Nehemia 1:1-11

1 Parole di Nehemia, figliuolo di Hacalia. Or avvenne che nel mese di Kisleu dell'anno ventesimo, mentr'io mi trovavo nel castello di Susan,

2 Hanani, uno de' miei fratelli, e alcuni altri uomini arrivarono da Giuda. Io li interrogai riguardo ai iudei scampati, superstiti della cattività, e riguardo a Gerusalemme.

3 E quelli mi dissero: "I superstiti della cattività son là, nella provincia, in gran miseria e nell'obbrobrio; e mura di Gerusalemme restano rotte, e le sue porte, consumate dal fuoco".

4 Com'ebbi udite queste parole, io mi posi a sedere, piansi, feci cordoglio per parecchi giorni, e digiunai e pregai dinanzi all'Iddio del cielo.

5 E dissi: "O Eterno, Dio del cielo, Dio grande e tremendo; che mantieni il patto e la misericordia con quei che t'amano e osservano i tuoi comandamenti,

6 siano le tue orecchie attente, i tuoi occhi aperti, ed ascolta la preghiera del tuo servo, la quale io fo adesso dinanzi a te, giorno e notte, per i figliuoli d'Israele, tuoi servi, confessando i peccati de' figliuoli d'Israele: peccati, che noi abbiam commessi contro di te; sì, che io e la casa di mio padre abbiamo commessi!

7 Noi ci siam condotti malvagiamente contro di te, e non abbiamo osservato i comandamenti, le leggi e le prescrizioni che tu desti a Mosè, tuo servo.

8 Deh, ricordati della parola che ordinasti a Mosè, tuo servo, di pronunziare: Se sarete infedeli, io vi disperderò fra i popoli;

9 ma se tornerete a me e osserverete i miei comandamenti e li metterete in pratica, quand'anche i vostri dispersi fossero gli estremi confini del mondo, io di là li raccoglierò; e li ricondurrò al luogo che ho scelto per farne la dimora del mio nome.

10 Or questi sono tuoi servi, tuo popolo; tu li hai redenti con la tua gran potenza e con la tua forte mano.

11 O Signore, te ne prego, siano le tue orecchie attente alla preghiera del tuo servo e alla preghiera de' tuoi servi, che hanno a cuore di temere il tuo nome; e concedi oggi, ti prego, buon successo al tuo servo, e fa' ch'ei trovi pietà agli occhi di quest'uomo". Allora io ero coppiere del re.

Questo è l'ultimo libro della storia dell'Antico Testamento. Tra la riforma sotto Esdra e la venuta di Neemia si verificò un intervallo di circa dodici anni.
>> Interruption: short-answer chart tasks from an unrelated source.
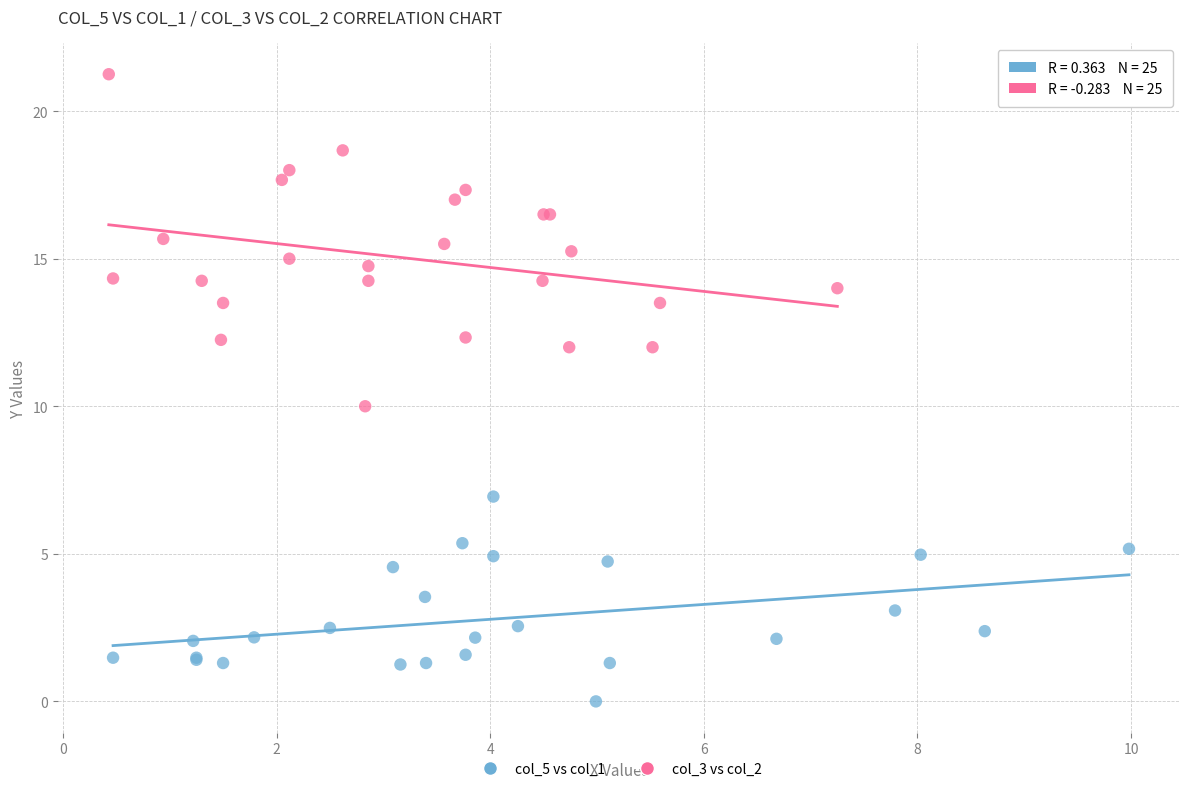

Which series contains the highest Y value?

col_3 vs col_2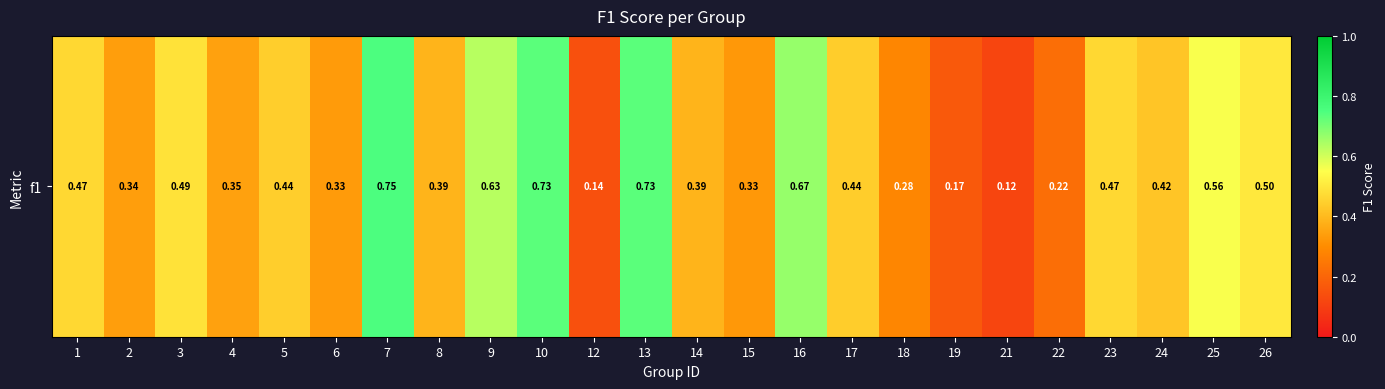

What is the smallest value displayed?

0.1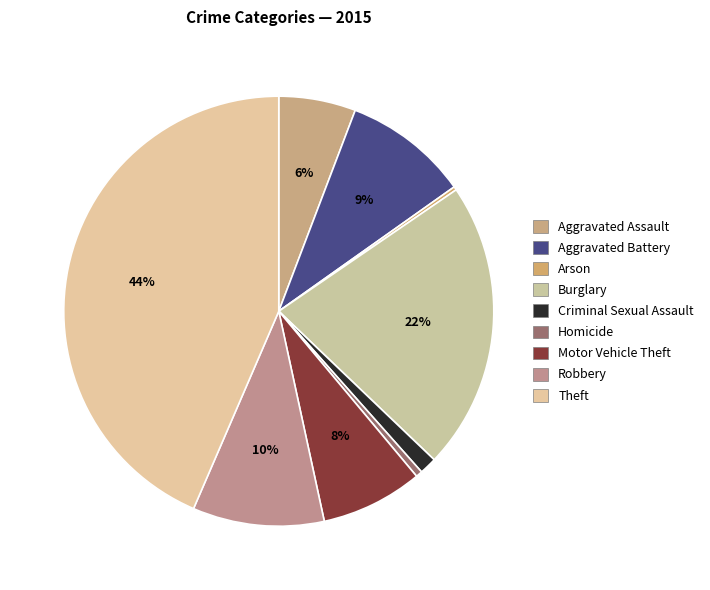

To the nearest percent, what is the difference between the largest and smallest slice percentages?

43%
La storia è la continuazione dei lavori iniziati da Zorobabele per la ricostruzione del muro.

Con un sottile tocco di naturale e inconscia umiltà, Neemia ci dice, solo tra parentesi, quale fosse il suo ufficio alla corte del re gentile. Era coppiere. Tale posizione era d'onore e ammetteva il detentore non solo alla presenza del re, ma in relazioni di una certa familiarità. Il racconto che Neemia fa di se stesso in questo capitolo ci offre una splendida illustrazione del patriottismo al più alto livello.

È evidente, in primo luogo, che non aveva alcuna inclinazione a rinnegare il proprio popolo, poiché parlava di coloro che venivano a corte come di "miei fratelli". In secondo luogo, è evidente che la sua coscienza di relazione era viva, in quanto teneva rapporti con loro. Inoltre, era veramente interessato e fece domande riguardo a Gerusalemme.

La notizia che gli fu portata fu piena di tristezza e tutta la devozione dell'uomo al suo popolo si manifestò nel suo dolore mentre ascoltava la triste storia. L'ultima prova del vero patriottismo risiedeva nel riconoscimento del rapporto tra il suo popolo e Dio e nel portare il peso di Dio nella preghiera. La preghiera stessa era piena di bellezza e rivelava una corretta concezione di cosa dovrebbe essere la preghiera in tali circostanze.

Si è aperto con la confessione. Senza riserve, ha riconosciuto il peccato del popolo e si è identificato con esso. Ha quindi proceduto a perorare le promesse di Dio fatte loro e si è concluso con una richiesta personale e definita che Dio gli avrebbe concesso il favore agli occhi del re.